Ela contou que, da experiência na Fundação Casa, aprendeu que é preciso pensar num projeto de vida em conjunto com a pessoa em situação de rua, não para ela. No entanto, o dinheiro minguou nos últimos anos. “Houve uma diminuição nos valores repassados pelo governo federal aos estados e municípios, que estão recebendo só 30% do valor devido de cofinanciamento da política. Talvez a cidade de São Paulo não sinta muito isso, porque tem uma grande arrecadação, mas há municípios fechando serviços por falta desse cofinanciamento. Precisamos pensar outro tipo de financiamento de assistência social, numa política de transferência de renda melhor do que a que temos.”

 

Transversalidade

O Núcleo Pop.Rua do Insper defende a evidência e o conhecimento científico como bases para as políticas de estados e municípios na garantia dos direitos da população em situação de rua e na redução do número de pessoas nesta condição. A ideia é facilitar o intercâmbio com outros núcleos, professores e alunos interessados na temática. O núcleo pretende promover oficinas e debates com a participação de gestores públicos, especialistas e representantes-chave e difundir o conhecimento gerado e sistematizado sobre população em situação de rua.

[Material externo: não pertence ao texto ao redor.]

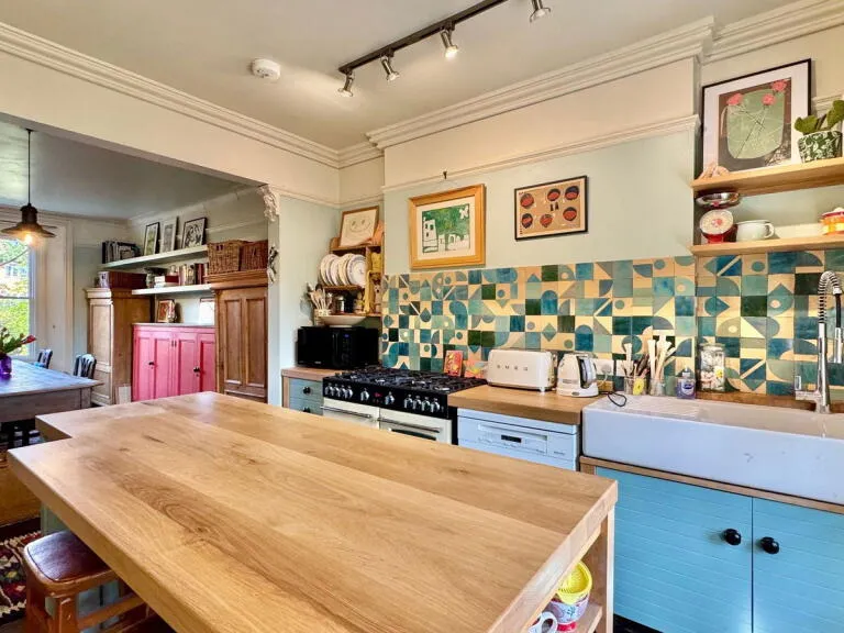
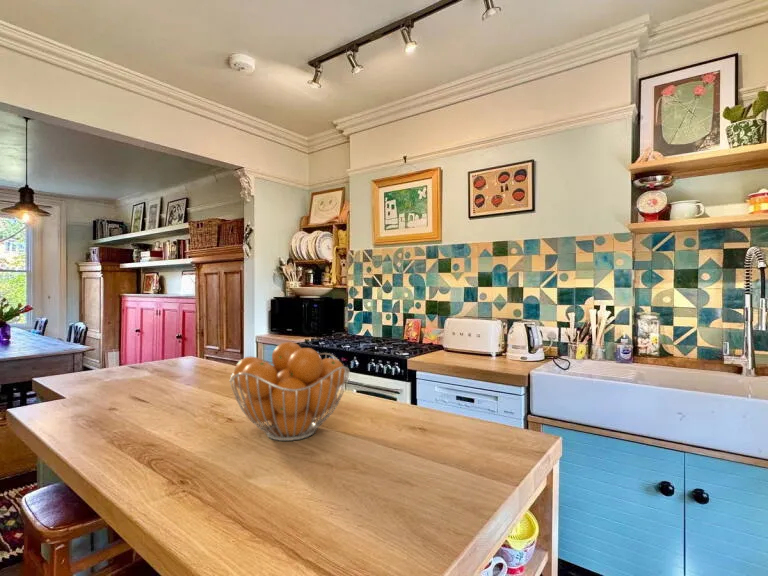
+ fruit basket [229,341,351,442]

No Laboratório Arq.Futuro, há linhas de pesquisa sobre mulheres e território, urbanismo social, cidade e regulação, mobilidade urbana, saúde urbana, arquitetura e cidade, economia urbana e ciência de dados, moradia e cidades inteligentes. Pobreza e desigualdade, por exemplo, é uma frente consolidada no Centro de Gestão e Políticas Públicas do Insper pelo professor Ricardo Paes de Barros. Os professores Marcelo Marchesini e Bianca Tavolari já dialogaram com a questão no Observatório do Plano Diretor, no contexto da capital paulista. Já a professora Laura Machado, pesquisadora do Núcleo, assumiu em abril como secretária de Desenvolvimento Social do Estado de São Paulo.